The Gull-billed Tern is a medium-sized, black-capped, heavy-billed and long-legged tern, now placed by most authorities in the monotypic genus Gelochelidon (AOU 2006) but formerly placed in the larger genus Sterna (AOU 1998). It has a broad distribution, breeding in scattered localities in Europe, Asia, northwest Africa, Australia, and the Americas. Although outside the U.S. this species is less restricted to marine waters than most Sterna terns, within the U.S. it nests only in coastal colonies along the Atlantic and Gulf coasts; in southern California it is restricted to a single coastal site and one in the interior of the state. North American birds winter along the Gulf Coast, Pacific coast of Mexico, and into Central and South America.
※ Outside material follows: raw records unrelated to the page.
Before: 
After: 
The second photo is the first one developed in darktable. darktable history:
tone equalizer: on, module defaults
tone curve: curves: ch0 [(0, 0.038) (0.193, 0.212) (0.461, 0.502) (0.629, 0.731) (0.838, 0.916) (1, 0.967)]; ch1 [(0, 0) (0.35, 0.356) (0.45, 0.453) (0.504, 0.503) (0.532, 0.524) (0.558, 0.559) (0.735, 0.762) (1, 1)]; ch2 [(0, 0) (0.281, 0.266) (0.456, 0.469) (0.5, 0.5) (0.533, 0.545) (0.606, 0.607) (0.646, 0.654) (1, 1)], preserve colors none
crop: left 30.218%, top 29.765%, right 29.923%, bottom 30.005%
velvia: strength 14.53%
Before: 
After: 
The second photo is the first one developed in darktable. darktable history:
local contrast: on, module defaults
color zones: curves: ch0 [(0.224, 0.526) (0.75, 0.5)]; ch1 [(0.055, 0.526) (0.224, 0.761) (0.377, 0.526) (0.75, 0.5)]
Unlike most terns, this species has a broad diet and does not depend on fish, instead feeding commonly on insects, small crabs, and other prey snatched from the ground, air, or even bushes. It is also known to eat small chicks of shorebirds and Least Terns (Sternula antillarum), and it will pirate fish from other small terns when sharing colonies with them. Seldom abundant, this tern usually nests among Common Terns (Sterna hirundo), Black Skimmers (Rynchops niger), and in California, Caspian (Hydroprogne caspia) and Forster's terns (S. forsteri).
The Gull-billed Tern seems less tolerant of disturbance and less faithful to nest sites than Sterna terns. Sears ( Sears 1978 , Sears 1981 ) describes the breeding biology and display behavior of the eastern subspecies, G. n. aranea, in North Carolina. The breeding biology and distribution of the western subspecies, G. n. vanrossemi, were relatively unstudied until recently, but new information is summarized by Molina and Erwin ( Molina and Erwin 2006 ) and Molina et al. ( 2009).